The matron was distinctly good-looking, in her early thirties. The desire to assault her nearly overwhelmed the boy. Then he remembered she was quite burned out. In a flash the desire was gone, to be replaced by a deep sadness for the woman. He let her go and waited. He tried to sit, but all he could do was to sit a bit, then shuffle a bit, then look out of the window. Alter half an hour they came for him, two medical orderlies. They were strapping, bronzed fellows. There was no point at all in resisting them, nor had Joe planned to do so. Probably they had orders to bring him by restrained force if necessary. So he went along with them quietly and without comment. He was gambling that if he went placidly they wouldn’t force an injection on him at this stage. He thought they’d now wish to interrogate him, and the injections they’d need for the interrogation wouldn’t be the same as the one they needed for the operation.
Joe had also gambled on the direction in which the orderlies would take him, past a certain bush in the gardens surrounding the crèche. Earlier that morning, he’d stuck a good stout stick vertically in the ground, so it looked for all the world like a part of the bush itself. The young fellows didn’t march him aggressively now they saw he was so calm, for they were not conditioned themselves to be aggressive, or swift-moving. No grown-up was conditioned to be aggressive, for that matter. When they came abreast of the right spot, Joe darted with the agility of the young to the bush and pulled up his stick. Before the first man had recovered from his intense surprise at the lightning change in Joe’s disposition, the boy hit him hard across the kneecap. The second man he hit furiously across the shoulders. Then, like the wind he was running toward the vehicle the men had brought, the vehicle in which he planned to escape into the wild country.
There were lots of communities like the one Joe lived in scattered over the Earth, maybe a hundred of them. Nothing of a material kind ever passed between them, except sperms for breeding purposes. Uninterrupted electromagnetic communication passed between the different centers, but the content of that communication had nothing to do with humans.

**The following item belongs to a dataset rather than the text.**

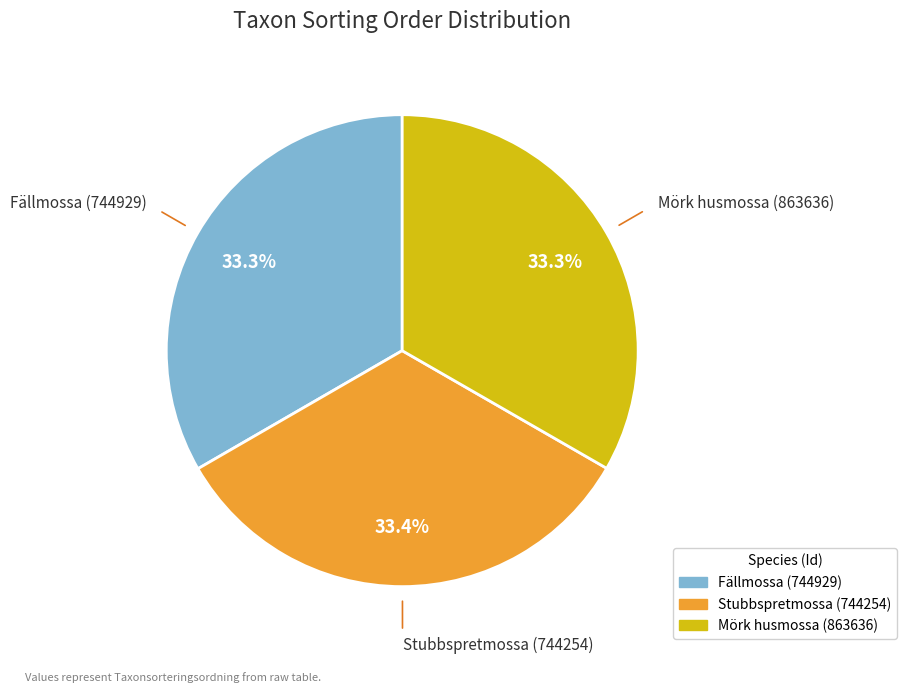

How many slices are in this pie chart?

3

The only thing electromagnetic to do with humans was the light entering their eyes and, of course, the general monitoring itself. The nearest other community was something like three hundred miles away. Joe wasn’t exactly sure, because there hadn’t been anybody who could tell him. Such information wasn’t thought useful in any way. Nor had he been able to find much on this topic during his nocturnal prowl through the big library. At any rate, he knew there was something like three hundred miles of wild country, country without roads, without tracks even, except where tracks had been made by wild animals. It was a country of mountains, lakes, and forest.
His first problem was the vehicle. Although he’d never driven one before, he knew every detail about how a vehicle should be driven. But knowing how to drive and actually driving are two different things, as Joe speedily discovered. Still, he did manage to get the machine working. He did manage to make it move in a crazy sort of way. The drivers of other vehicles saw something was wrong and quickly got themselves out of his path. It didn’t take long to clear the few miles to the outer boundary of the community. Here he ditched the vehicle and set off into the woods.